Is Infor concerned about either? Does it make its job more difficult in sales discussions? Scholl doesn’t think so. He believes that Brexit could form the basis for valuable discussions around data sovereignty and that any economic uncertainty could further benefit a move to the cloud. Scholl said:

If anything, I like a downturn. I was just in the Middle East last week and the oil crisis was the best thing to happen in the Middle East. Before, it was all ‘we don’t need anything, we will just spend our way through’. Whenever there is a crisis or some unknown, they’re looking for more choice and flexibility. Which is what we are going in with, we are going into UK companies and saying no matter what the answer is, no matter what the policy is, let’s build you a platform of technology, run it in the cloud, with the best AWS infrastructure on the planet.

If you want to run it in the UK, run it in the UK. If politicians make a lousy policy that disrupts your go-to-market and you want to shift all your data over to Frankfurt - done!

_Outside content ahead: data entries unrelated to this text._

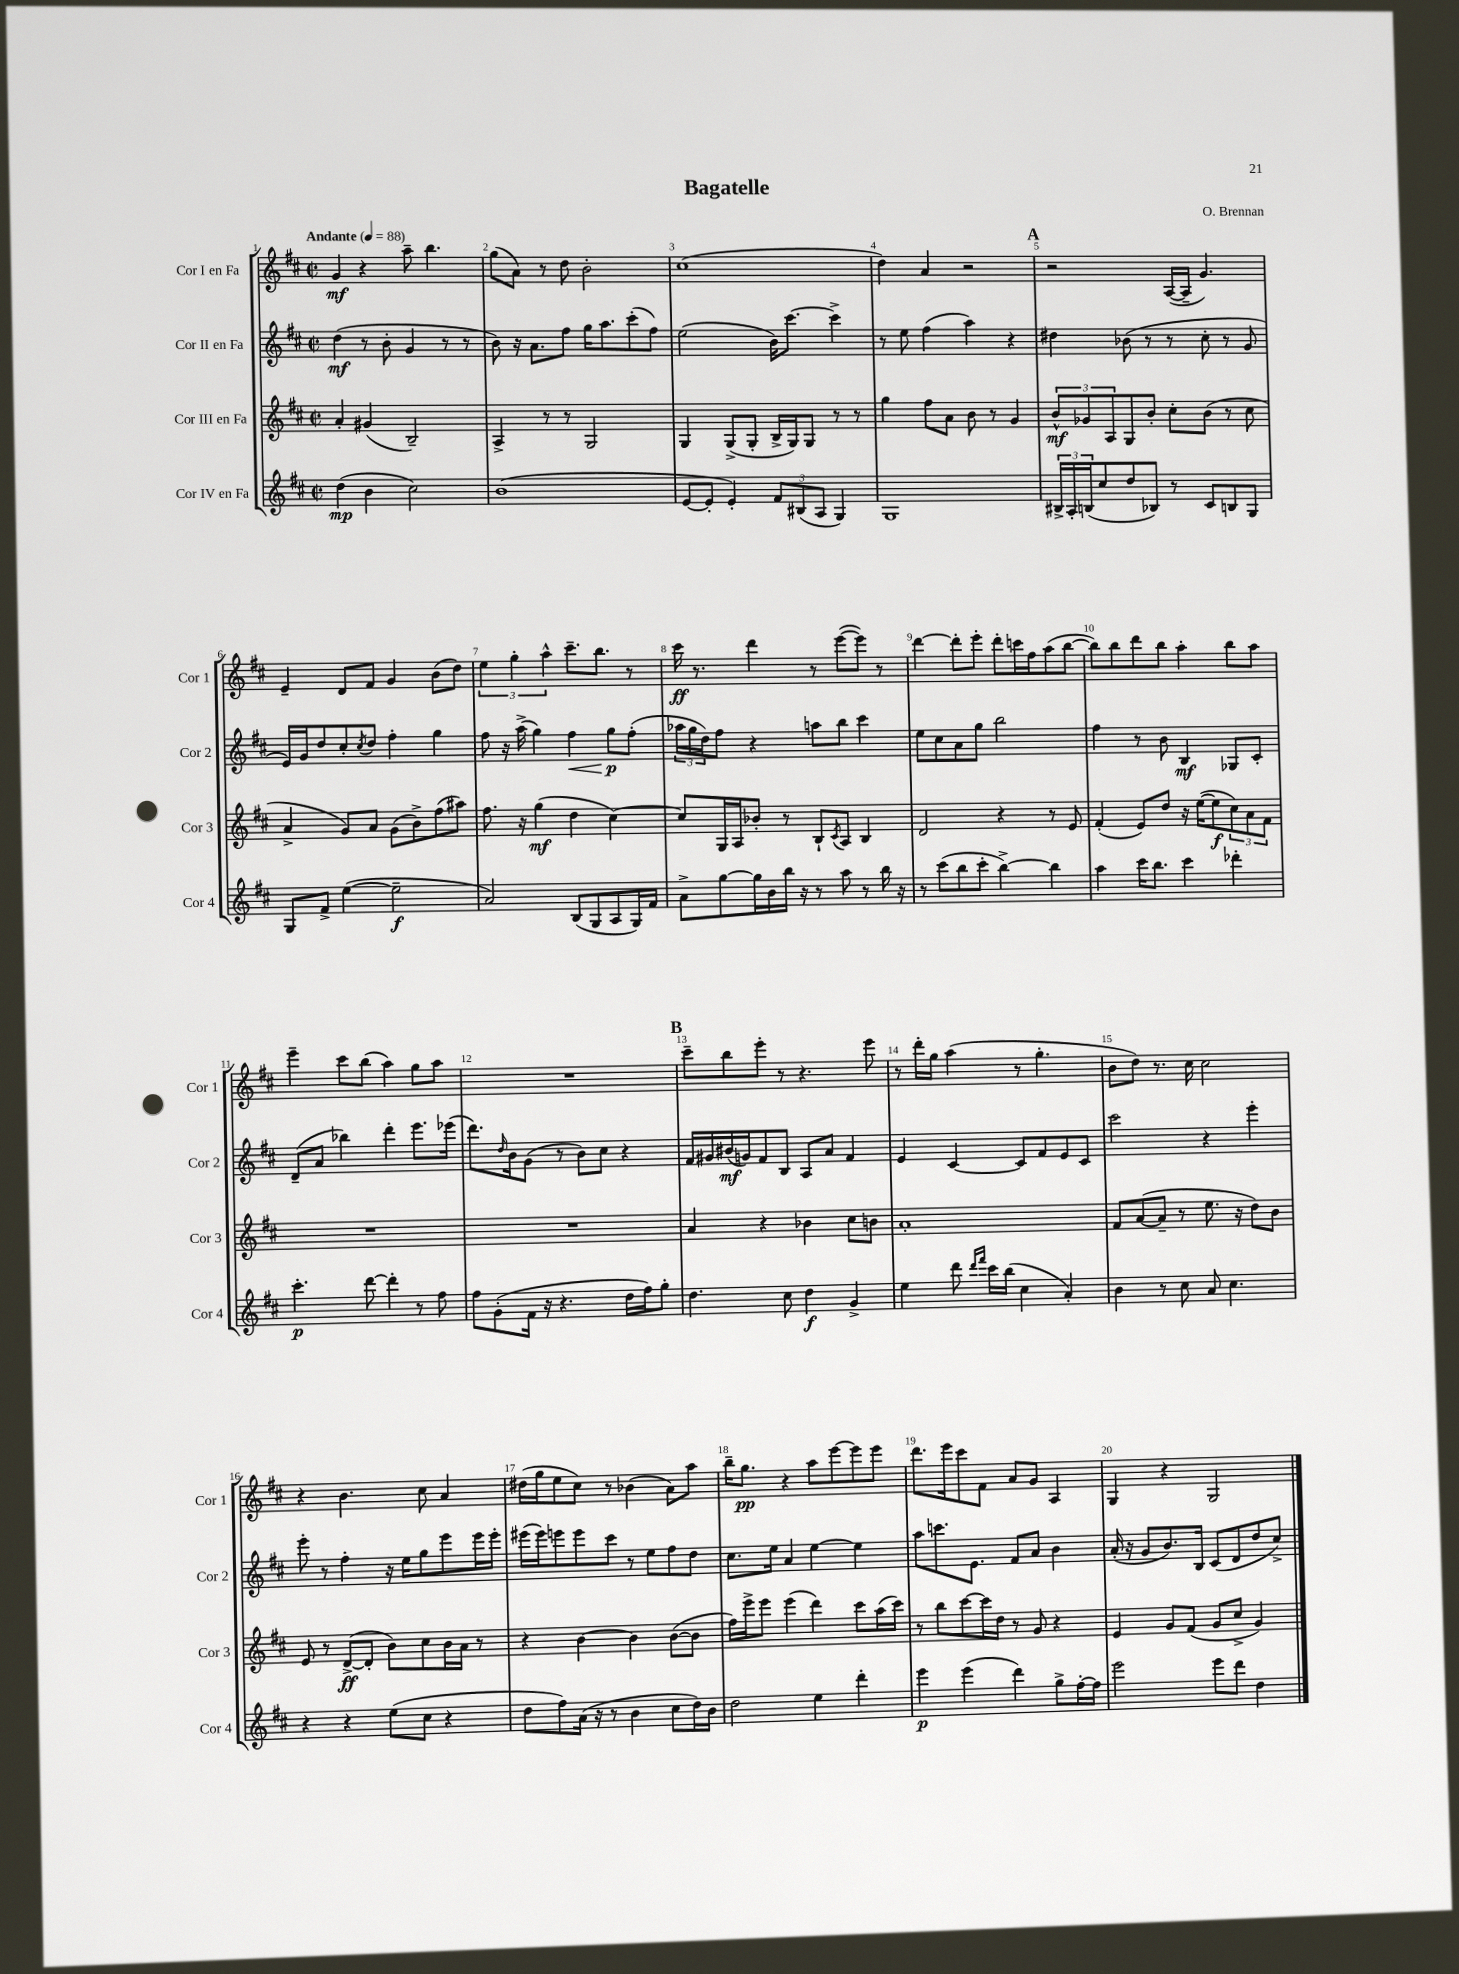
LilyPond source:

\header { title = "Bagatelle" composer = "O. Brennan" }
<<
\new StaffGroup <<
\new Staff = "s0" \with { instrumentName = "Cor I en Fa" shortInstrumentName = "Cor 1" } {
    \clef treble \key d \major \defaultTimeSignature \time 2/2 \tempo "Andante" 4 = 88
    g'4\mf r4 a''8-- b''4. |
    g''8( a'8) r8 d''8 b'2-. |
    cis''1( |
    d''4) a'4 r2 |
    \mark \markup { \bold "A" } r2 a16~( a16-- g'4.) |
    e'4-- d'8 fis'8 g'4 b'8( d''8) |
    \tuplet 3/2 { e''4 g''4-. a''4-^ } cis'''8.-- b''8. r8 |
    cis'''16\ff r8. d'''4 r8 e'''8~( e'''8) r8 |
    d'''4~ d'''8-. e'''8-. d'''8-. c'''16 fis''16 a''8( b''8~ |
    b''8) b''8 d'''8 b''8 a''4-. b''8 a''8 |
    e'''4-- cis'''8 b''8( a''4) g''8 a''8 |
    R1 |
    \mark \markup { \bold "B" } cis'''8-- b''8 e'''8-. r8 r4. e'''8 |
    r8 d'''16-. g''16 a''4( r8 g''4.-. |
    b'8 d''8) r8. cis''16 cis''2 |
    r4 b'4. cis''8 a'4 |
    dis''16( g''16 e''8 cis''8) r8 bes'4( a'8) a''8 |
    b''16-- g''8.\pp r4 a''8 e'''8~ e'''8 e'''8 |
    d'''8. e'''16 cis'''8 fis'8 a'8 g'8 a4 |
    g4 r4 g2 \bar "|." |
}
\new Staff = "s1" \with { instrumentName = "Cor II en Fa" shortInstrumentName = "Cor 2" } {
    \clef treble \key d \major \defaultTimeSignature \time 2/2
    d''4\mf( r8 b'8-. g'4 r8 r8 |
    b'8) r16 a'8. fis''8 g''16 a''8. cis'''8-.( fis''8) |
    e''2( b'16) cis'''8.~ cis'''4-> |
    r8 e''8 fis''4( a''4) r4 |
    \mark \markup { \bold "A" } dis''4 bes'8( r8 r8 cis''8-. r8 g'8 |
    e'16) g'16 d''8 cis''8-. \acciaccatura { cis''8 } d''8 fis''4-. g''4 |
    fis''8 r16 a''16->( g''4) fis''4\< g''8\p\! fis''8-.( |
    \tuplet 3/2 { aes''16 g''16 d''16) } fis''8 r4 a''8 b''8 cis'''4 |
    e''8 cis''8 a'8 g''8 b''2 |
    fis''4 r8 b'8 b4\mf ges8 cis'8-. |
    d'8--( a'8 bes''4) d'''4-. e'''8. ees'''16( |
    d'''8.) \grace { d''16 } b'16 g'8( r8 b'8) cis''8 r4 |
    \mark \markup { \bold "B" } fis'16 gis'16 bis'16\mf( g'16) fis'8 b8 a8 a'8 fis'4 |
    e'4 cis'4~ cis'8 fis'8 e'8 cis'8 |
    cis'''2 r4 e'''4-. |
    e'''8-. r8 fis''4-. r16 e''16 g''8 e'''8 e'''16 e'''16-. |
    eis'''16( eis'''16) e'''8 e'''8 cis'''8 r8 e''8 fis''8 d''8 |
    cis''8. e''16 a'4 e''4~ e''4 |
    a''8 c'''8. e'8. fis'8 a'8 b'4 |
    a'16-.( r16 g'8 b'8.) b16 cis'8( d'8 d''8 cis''8->) \bar "|." |
}
\new Staff = "s2" \with { instrumentName = "Cor III en Fa" shortInstrumentName = "Cor 3" } {
    \clef treble \key d \major \defaultTimeSignature \time 2/2
    a'4-. gis'4( b2--) |
    a4-> r8 r8 g2 |
    g4 g8->( g8-. b16-> g16) g8 r8 r8 |
    g''4 fis''8 a'8 b'8 r8 g'4 |
    \mark \markup { \bold "A" } \tuplet 3/2 { b'8-^\mf ges'8 a8 } g8 b'8-. cis''8-. b'8( r8 cis''8 |
    a'4-> g'8) a'8 g'8( b'8->) fis''8( ais''8) |
    fis''8. r16 g''4\mf( d''4 cis''4~) |
    cis''8 g16 a16 bes'8-. r8 b8-! \acciaccatura { cis'8 } a8 b4 |
    d'2 r4 r8 e'8 |
    fis'4-.( e'8) d''8 r16 e''16~( e''8\f \tuplet 3/2 { cis''8) a'8 fis'8 } |
    R1 |
    R1 |
    \mark \markup { \bold "B" } a'4 r4 bes'4 cis''8 b'8 |
    a'1-. |
    fis'8 a'8~( a'8-- r8 e''8. r16 d''8) b'8 |
    e'8 r8 d'8~->\ff( d'8-. b'8) cis''8 b'16 a'16 r8 |
    r4 b'4~ b'4 b'8~( b'8 |
    fis''16) e'''16-> e'''8 e'''4( d'''4) cis'''8 a''16( cis'''16) |
    r8 b''8 cis'''8~ cis'''16 d''16 r8 g'8 r4 |
    e'4 g'8 fis'8( g'8 cis''8-> g'4) \bar "|." |
}
\new Staff = "s3" \with { instrumentName = "Cor IV en Fa" shortInstrumentName = "Cor 4" } {
    \clef treble \key d \major \defaultTimeSignature \time 2/2
    d''4\mp( b'4 cis''2) |
    b'1( |
    e'8~ e'8-. e'4-.) \tuplet 3/2 { fis'8 bis8( a8 } g4) |
    g1 |
    \mark \markup { \bold "A" } \tuplet 3/2 { bis16-> a16-. b16( } cis''8 d''8 bes8) r8 cis'8 b8 g8 |
    g8 fis'8-> e''4~( e''2--\f |
    a'2) b8( g8 a8 g16) fis'16 |
    a'8-> g''8~ g''16 b'16 b''16 r16 r8 a''8 r8 b''16 r16 |
    r8 cis'''8( b''8 cis'''8-. b''4~->) b''4 |
    a''4 cis'''16 b''8. cis'''4 des'''4-. |
    cis'''4.-.\p d'''8~ d'''4-. r8 fis''8 |
    fis''8 g'8-.( fis'16 r16 r4. d''16 fis''16) g''8-. |
    \mark \markup { \bold "B" } d''4. cis''8 d''4\f g'4-> |
    e''4 d'''8 \grace { d'''16 fis'''16 } cis'''16 b''16( cis''4 a'4-.) |
    b'4 r8 cis''8 a'8 cis''4. |
    r4 r4 e''8( cis''8 r4 |
    d''8 fis''8) a'16( r16 r8 b'4 cis''8 d''16) b'16 |
    d''2 e''4 d'''4-. |
    e'''4\p e'''4( d'''4) g''8-> fis''16~-. fis''16 |
    e'''2 e'''8 d'''8 d''4 \bar "|." |
}
>>
>>
\layout { \context { \Score \override BarNumber.break-visibility = ##(#f #t #t) barNumberVisibility = #all-bar-numbers-visible } }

We go in and talk about flexibility. We will leave the policies to the politicians, but we go in and say you need choice and flexibility.

If you have your own data centre and you’re stuck in the UK - what are you going to do? I think we are actually taking advantage of some of that uncertainty.

My take

I’ve said it before, but I’m consistently impressed by not only the Infor strategy, but also the executive team’s focus and commitment. They made tough decisions early and are now reaping the rewards. As I noted above, Scholl isn’t giving me a sales pitch or trying to convince me that Infor is succeeding in the cloud. He’s just confident about the success to date. The customer names and numbers suggest that’s true.

And although Infor’s total business is a fraction of the size of Oracle. If over half of its licence business is now coming from the cloud, that’s significant. Still a long road ahead, but the results thus far have been noteworthy.